- **Try it**: Bring together copies of the lines in the data below that contain the word "Adhes".

- **Data in this exercise**:
==*==

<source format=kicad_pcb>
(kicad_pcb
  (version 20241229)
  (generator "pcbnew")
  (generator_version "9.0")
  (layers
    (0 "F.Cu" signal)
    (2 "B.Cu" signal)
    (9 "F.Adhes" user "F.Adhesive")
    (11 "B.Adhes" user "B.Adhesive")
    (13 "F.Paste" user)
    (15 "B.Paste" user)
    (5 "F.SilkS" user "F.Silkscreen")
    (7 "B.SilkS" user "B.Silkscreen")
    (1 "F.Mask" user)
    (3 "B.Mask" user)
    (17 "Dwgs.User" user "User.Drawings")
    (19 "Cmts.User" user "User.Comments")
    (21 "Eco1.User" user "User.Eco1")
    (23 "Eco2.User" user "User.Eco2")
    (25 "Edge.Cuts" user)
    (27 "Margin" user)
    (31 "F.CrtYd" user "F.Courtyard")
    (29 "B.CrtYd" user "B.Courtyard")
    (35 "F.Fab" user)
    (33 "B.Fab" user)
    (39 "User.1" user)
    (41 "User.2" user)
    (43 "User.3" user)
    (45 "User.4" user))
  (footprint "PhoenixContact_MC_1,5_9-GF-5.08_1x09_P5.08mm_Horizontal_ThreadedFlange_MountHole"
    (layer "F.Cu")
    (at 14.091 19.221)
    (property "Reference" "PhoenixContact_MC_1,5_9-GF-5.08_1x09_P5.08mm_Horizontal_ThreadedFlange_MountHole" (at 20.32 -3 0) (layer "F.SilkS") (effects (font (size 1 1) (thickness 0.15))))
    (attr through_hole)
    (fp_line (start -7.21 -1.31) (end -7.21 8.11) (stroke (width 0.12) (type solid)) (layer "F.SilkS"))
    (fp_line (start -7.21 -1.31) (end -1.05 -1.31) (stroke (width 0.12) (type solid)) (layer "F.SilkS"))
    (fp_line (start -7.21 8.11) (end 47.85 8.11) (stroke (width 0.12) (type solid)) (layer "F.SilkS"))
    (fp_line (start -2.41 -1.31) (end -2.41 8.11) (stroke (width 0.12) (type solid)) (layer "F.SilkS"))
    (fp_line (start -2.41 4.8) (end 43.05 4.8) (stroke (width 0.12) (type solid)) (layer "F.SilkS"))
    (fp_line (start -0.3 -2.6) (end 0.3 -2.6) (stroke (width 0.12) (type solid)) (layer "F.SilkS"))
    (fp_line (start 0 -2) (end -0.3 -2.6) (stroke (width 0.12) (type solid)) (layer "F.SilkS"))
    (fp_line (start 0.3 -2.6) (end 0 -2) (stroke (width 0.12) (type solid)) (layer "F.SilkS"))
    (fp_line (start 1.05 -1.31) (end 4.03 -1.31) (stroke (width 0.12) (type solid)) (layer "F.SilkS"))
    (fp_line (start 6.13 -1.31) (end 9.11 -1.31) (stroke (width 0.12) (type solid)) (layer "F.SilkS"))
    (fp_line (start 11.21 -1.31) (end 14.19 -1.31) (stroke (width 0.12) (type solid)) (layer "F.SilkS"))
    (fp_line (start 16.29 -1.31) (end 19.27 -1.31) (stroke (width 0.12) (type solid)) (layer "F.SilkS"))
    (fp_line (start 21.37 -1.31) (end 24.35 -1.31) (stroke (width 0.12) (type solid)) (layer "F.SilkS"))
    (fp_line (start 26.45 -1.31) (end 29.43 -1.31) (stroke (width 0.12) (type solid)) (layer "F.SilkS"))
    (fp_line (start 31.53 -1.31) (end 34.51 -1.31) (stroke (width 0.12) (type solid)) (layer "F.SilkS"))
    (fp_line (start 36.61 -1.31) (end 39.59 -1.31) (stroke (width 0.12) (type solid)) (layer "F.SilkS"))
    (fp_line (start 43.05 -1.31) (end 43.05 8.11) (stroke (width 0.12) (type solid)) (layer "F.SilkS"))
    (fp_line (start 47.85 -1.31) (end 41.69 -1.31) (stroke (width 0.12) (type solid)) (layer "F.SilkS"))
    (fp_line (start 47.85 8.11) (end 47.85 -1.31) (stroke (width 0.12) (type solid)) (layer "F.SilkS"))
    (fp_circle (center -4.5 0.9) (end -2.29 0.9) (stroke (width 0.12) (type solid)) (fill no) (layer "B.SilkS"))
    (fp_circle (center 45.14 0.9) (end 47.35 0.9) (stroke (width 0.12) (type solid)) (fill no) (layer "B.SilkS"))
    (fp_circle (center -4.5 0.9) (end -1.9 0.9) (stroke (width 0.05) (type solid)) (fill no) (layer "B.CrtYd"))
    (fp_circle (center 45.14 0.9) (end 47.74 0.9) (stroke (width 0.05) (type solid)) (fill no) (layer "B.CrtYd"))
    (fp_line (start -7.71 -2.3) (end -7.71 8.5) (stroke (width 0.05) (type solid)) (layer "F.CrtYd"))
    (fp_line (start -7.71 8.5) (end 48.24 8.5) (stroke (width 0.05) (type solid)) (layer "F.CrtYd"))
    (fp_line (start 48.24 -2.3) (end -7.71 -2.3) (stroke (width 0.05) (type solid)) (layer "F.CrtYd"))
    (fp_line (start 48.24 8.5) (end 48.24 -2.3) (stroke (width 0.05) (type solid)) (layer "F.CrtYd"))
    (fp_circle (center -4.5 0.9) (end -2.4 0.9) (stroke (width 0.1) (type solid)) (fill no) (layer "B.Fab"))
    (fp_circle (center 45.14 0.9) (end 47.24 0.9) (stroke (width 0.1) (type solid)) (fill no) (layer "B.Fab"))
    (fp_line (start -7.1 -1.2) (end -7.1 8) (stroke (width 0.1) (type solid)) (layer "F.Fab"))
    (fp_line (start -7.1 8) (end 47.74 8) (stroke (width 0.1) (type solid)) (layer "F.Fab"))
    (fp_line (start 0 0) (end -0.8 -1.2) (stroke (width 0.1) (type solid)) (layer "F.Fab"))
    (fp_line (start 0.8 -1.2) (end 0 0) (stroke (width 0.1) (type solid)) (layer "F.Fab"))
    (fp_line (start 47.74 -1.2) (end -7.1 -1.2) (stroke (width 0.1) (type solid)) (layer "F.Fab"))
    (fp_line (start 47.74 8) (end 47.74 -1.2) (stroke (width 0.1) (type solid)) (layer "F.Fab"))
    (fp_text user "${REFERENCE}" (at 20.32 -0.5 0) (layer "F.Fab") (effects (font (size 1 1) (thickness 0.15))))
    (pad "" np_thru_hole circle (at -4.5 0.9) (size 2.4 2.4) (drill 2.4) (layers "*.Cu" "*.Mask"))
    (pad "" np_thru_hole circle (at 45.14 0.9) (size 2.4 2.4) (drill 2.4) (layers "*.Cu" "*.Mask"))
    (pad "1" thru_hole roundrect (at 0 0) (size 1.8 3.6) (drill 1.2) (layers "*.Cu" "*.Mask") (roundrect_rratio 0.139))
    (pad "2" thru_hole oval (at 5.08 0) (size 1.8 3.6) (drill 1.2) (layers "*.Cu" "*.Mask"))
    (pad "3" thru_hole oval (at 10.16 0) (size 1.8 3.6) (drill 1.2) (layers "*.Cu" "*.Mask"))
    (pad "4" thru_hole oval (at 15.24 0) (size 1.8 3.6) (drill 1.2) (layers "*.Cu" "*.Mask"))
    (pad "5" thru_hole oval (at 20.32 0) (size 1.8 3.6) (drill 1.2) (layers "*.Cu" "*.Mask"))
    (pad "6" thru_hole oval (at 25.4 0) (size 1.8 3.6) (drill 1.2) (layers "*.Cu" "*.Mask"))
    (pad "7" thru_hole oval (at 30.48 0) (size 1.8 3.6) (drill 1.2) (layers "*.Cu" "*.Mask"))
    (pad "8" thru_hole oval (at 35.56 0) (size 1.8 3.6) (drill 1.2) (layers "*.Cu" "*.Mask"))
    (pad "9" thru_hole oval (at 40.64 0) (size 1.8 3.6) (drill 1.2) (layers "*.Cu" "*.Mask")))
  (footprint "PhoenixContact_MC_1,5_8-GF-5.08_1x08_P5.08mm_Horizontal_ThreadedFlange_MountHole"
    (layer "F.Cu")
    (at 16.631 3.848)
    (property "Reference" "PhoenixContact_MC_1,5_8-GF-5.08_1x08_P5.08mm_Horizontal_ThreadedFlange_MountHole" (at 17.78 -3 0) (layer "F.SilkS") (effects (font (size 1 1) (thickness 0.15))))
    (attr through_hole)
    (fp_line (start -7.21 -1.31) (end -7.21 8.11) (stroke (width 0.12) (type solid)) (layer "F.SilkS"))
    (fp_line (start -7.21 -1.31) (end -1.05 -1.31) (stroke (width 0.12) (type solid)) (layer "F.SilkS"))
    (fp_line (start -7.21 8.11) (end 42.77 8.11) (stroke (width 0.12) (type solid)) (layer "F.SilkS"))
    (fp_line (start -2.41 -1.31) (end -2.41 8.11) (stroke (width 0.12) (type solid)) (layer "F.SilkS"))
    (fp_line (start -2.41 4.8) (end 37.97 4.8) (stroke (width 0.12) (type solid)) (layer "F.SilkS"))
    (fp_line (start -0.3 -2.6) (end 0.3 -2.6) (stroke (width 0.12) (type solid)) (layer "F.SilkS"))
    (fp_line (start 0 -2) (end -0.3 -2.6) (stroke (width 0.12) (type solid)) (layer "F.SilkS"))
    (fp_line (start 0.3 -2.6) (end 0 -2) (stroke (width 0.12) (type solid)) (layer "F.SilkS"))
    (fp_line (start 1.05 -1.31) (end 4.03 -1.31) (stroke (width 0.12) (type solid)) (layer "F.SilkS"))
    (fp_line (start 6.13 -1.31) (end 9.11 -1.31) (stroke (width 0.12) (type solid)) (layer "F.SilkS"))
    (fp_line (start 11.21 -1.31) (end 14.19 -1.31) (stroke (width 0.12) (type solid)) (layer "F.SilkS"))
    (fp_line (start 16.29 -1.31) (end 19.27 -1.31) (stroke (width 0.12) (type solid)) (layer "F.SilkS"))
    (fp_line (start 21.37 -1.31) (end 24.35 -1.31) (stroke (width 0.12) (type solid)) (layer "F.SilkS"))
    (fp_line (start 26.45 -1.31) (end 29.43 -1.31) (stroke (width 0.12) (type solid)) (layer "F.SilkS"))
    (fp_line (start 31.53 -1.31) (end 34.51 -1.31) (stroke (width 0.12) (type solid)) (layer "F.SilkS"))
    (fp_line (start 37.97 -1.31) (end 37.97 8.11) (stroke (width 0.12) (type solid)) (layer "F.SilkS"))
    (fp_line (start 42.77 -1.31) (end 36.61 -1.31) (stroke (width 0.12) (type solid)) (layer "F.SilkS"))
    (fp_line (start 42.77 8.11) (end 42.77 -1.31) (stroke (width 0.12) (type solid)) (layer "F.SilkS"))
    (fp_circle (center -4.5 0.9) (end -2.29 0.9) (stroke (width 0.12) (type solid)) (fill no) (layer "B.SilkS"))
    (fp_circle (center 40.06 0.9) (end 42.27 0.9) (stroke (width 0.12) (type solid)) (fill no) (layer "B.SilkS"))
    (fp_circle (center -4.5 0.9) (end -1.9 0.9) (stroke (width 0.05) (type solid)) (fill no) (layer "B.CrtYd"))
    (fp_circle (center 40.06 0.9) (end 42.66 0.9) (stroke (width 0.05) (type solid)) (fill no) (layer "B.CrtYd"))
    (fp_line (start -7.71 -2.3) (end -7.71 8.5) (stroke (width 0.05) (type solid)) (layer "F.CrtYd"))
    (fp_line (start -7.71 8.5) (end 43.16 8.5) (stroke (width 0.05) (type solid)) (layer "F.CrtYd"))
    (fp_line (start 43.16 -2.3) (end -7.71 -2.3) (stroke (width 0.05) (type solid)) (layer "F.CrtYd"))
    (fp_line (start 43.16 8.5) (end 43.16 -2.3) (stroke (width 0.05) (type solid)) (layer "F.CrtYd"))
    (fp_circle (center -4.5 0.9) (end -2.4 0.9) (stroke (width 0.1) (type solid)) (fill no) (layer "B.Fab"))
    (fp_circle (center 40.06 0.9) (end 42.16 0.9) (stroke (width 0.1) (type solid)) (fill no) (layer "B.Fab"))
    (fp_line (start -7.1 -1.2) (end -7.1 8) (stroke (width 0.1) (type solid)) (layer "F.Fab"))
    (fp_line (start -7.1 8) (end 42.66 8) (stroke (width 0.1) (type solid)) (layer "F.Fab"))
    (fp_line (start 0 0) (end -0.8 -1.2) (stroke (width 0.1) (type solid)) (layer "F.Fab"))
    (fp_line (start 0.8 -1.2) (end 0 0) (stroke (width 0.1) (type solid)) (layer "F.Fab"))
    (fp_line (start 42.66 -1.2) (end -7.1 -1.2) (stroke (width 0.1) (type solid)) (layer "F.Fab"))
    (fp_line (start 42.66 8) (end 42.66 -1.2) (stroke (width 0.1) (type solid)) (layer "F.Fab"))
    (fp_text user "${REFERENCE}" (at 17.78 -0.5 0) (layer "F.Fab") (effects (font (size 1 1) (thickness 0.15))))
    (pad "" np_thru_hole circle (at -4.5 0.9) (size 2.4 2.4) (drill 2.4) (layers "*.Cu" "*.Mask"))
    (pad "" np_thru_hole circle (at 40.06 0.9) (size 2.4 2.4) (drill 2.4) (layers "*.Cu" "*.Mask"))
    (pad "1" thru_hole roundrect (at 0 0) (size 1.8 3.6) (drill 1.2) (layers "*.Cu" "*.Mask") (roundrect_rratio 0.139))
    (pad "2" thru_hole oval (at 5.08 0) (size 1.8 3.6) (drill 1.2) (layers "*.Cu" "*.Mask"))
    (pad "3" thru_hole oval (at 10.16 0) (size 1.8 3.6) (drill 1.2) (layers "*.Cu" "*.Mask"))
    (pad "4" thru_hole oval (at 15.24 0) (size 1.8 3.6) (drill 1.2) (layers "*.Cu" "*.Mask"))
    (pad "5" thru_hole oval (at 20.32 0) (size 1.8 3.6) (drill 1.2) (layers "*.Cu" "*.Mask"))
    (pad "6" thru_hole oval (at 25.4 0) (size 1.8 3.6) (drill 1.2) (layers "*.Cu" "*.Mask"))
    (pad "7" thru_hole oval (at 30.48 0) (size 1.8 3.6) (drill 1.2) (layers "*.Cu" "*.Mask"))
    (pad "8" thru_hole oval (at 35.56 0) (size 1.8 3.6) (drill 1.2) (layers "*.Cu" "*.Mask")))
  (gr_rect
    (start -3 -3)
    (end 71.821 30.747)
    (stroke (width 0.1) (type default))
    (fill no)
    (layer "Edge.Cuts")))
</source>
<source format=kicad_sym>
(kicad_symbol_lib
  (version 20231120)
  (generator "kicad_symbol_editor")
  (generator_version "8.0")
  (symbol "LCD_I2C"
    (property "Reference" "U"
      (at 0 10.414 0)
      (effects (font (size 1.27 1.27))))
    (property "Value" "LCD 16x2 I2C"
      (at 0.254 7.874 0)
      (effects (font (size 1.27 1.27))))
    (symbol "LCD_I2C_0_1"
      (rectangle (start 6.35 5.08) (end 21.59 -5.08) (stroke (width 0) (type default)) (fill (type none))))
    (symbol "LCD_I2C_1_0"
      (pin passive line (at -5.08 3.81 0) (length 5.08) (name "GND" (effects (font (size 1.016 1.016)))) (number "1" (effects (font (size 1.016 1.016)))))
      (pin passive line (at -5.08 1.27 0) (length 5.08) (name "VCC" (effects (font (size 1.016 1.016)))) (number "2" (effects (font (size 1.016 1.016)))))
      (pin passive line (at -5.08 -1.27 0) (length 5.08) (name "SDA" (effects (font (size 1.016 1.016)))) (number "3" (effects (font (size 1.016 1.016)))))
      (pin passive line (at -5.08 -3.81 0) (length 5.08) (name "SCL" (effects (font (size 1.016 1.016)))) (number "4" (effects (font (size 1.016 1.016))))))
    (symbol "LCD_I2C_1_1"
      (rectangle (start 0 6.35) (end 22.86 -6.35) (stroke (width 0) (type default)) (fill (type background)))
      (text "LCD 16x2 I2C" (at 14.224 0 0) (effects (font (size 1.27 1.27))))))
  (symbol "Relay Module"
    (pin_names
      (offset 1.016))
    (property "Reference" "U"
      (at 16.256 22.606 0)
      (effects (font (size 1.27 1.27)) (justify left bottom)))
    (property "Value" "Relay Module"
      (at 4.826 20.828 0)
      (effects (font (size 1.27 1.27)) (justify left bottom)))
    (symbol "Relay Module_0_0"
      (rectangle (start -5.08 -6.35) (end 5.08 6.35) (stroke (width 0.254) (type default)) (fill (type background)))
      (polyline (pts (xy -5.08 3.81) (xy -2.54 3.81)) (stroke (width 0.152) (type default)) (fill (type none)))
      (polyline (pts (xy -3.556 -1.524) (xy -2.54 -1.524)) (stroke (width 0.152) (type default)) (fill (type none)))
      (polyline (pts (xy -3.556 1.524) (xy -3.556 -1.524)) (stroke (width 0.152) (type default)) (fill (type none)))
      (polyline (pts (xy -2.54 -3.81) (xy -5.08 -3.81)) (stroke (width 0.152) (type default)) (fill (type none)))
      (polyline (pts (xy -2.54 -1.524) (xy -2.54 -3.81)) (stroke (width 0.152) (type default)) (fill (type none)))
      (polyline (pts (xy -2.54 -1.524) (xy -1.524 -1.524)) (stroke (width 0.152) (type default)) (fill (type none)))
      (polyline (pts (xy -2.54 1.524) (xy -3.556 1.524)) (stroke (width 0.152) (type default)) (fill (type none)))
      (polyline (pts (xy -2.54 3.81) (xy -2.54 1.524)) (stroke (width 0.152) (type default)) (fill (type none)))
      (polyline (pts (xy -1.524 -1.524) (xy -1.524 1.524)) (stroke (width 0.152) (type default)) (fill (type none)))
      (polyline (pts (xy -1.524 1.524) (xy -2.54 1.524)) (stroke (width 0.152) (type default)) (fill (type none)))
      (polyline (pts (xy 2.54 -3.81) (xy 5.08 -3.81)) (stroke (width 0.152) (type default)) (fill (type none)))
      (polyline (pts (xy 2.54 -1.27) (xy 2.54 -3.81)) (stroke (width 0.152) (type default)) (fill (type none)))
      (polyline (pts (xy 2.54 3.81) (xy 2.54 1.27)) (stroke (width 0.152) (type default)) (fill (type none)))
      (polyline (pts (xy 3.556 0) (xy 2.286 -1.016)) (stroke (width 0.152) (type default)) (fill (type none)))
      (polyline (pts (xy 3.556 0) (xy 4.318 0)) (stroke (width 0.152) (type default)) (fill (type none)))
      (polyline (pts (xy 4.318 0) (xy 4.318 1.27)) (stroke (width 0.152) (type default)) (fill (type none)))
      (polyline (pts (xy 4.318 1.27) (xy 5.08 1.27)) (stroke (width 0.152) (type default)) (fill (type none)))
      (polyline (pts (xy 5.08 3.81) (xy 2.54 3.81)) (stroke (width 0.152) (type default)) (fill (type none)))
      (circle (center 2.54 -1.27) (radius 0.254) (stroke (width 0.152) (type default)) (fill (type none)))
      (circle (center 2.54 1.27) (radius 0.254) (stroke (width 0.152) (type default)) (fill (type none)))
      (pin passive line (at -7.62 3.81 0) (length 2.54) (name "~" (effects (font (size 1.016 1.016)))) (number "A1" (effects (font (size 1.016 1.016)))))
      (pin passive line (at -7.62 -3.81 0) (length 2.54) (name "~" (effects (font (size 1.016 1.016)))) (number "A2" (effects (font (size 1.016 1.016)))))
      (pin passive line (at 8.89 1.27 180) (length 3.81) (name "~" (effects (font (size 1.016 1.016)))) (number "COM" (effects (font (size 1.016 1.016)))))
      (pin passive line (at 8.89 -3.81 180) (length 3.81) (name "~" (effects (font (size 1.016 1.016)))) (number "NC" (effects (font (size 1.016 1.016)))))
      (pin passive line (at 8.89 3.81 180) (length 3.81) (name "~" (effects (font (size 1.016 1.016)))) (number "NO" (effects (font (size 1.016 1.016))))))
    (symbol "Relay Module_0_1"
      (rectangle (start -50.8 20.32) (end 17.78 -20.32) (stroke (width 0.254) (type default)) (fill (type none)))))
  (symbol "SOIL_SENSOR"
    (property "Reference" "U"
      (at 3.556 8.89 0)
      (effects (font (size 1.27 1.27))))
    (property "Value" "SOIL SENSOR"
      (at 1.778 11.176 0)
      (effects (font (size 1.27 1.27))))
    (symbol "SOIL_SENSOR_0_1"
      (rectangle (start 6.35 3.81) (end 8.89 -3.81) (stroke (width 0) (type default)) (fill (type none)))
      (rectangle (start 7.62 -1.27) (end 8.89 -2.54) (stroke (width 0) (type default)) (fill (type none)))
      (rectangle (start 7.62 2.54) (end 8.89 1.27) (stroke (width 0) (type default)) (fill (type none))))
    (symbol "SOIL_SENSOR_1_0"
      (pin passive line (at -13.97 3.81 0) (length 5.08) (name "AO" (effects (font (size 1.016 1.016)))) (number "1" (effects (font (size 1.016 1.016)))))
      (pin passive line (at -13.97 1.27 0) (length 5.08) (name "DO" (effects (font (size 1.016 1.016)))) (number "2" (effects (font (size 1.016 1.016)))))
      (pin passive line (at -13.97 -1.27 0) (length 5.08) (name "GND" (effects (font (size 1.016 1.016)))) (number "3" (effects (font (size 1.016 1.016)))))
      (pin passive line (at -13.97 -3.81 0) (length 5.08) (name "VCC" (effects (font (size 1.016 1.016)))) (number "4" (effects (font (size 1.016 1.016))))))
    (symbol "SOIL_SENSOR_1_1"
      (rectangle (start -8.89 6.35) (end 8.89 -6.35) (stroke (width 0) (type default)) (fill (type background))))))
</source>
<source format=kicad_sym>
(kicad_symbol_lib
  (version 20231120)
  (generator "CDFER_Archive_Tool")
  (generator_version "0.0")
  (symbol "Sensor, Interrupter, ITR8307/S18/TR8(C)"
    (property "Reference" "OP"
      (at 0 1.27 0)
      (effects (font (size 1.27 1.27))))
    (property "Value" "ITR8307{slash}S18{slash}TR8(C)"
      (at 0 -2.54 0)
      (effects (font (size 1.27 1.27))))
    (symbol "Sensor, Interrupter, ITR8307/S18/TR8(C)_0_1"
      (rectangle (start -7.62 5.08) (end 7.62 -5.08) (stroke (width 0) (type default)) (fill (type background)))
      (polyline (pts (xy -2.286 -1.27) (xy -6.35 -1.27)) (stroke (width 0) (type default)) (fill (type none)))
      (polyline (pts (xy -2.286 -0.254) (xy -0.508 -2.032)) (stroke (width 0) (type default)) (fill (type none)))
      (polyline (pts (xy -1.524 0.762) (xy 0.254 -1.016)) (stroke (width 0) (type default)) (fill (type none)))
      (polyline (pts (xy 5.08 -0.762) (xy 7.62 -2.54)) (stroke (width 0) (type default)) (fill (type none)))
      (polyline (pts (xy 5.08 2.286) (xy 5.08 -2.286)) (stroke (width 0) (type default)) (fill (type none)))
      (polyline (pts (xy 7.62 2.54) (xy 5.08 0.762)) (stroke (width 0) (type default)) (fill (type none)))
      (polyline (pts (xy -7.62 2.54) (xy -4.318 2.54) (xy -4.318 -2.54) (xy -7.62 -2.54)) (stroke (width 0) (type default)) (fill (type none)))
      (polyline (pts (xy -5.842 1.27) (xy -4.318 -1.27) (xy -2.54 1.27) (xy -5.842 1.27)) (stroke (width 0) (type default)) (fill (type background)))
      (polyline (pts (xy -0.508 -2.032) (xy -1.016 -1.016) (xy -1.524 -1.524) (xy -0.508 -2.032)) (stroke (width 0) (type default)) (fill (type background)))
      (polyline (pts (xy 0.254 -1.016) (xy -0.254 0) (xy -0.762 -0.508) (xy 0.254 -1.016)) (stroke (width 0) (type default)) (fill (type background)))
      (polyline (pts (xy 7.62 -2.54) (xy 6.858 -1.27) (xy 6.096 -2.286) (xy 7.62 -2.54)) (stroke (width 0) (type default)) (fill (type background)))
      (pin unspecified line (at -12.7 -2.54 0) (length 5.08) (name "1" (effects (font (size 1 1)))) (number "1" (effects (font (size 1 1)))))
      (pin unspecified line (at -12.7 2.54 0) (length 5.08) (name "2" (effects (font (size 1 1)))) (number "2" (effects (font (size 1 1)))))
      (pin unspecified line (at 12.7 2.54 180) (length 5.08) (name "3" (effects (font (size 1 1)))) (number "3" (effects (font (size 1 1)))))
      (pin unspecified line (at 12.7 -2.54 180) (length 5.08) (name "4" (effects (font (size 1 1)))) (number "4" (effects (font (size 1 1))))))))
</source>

==*==

- **Reply to the task**:
    (9 "F.Adhes" user "F.Adhesive")
    (11 "B.Adhes" user "B.Adhesive")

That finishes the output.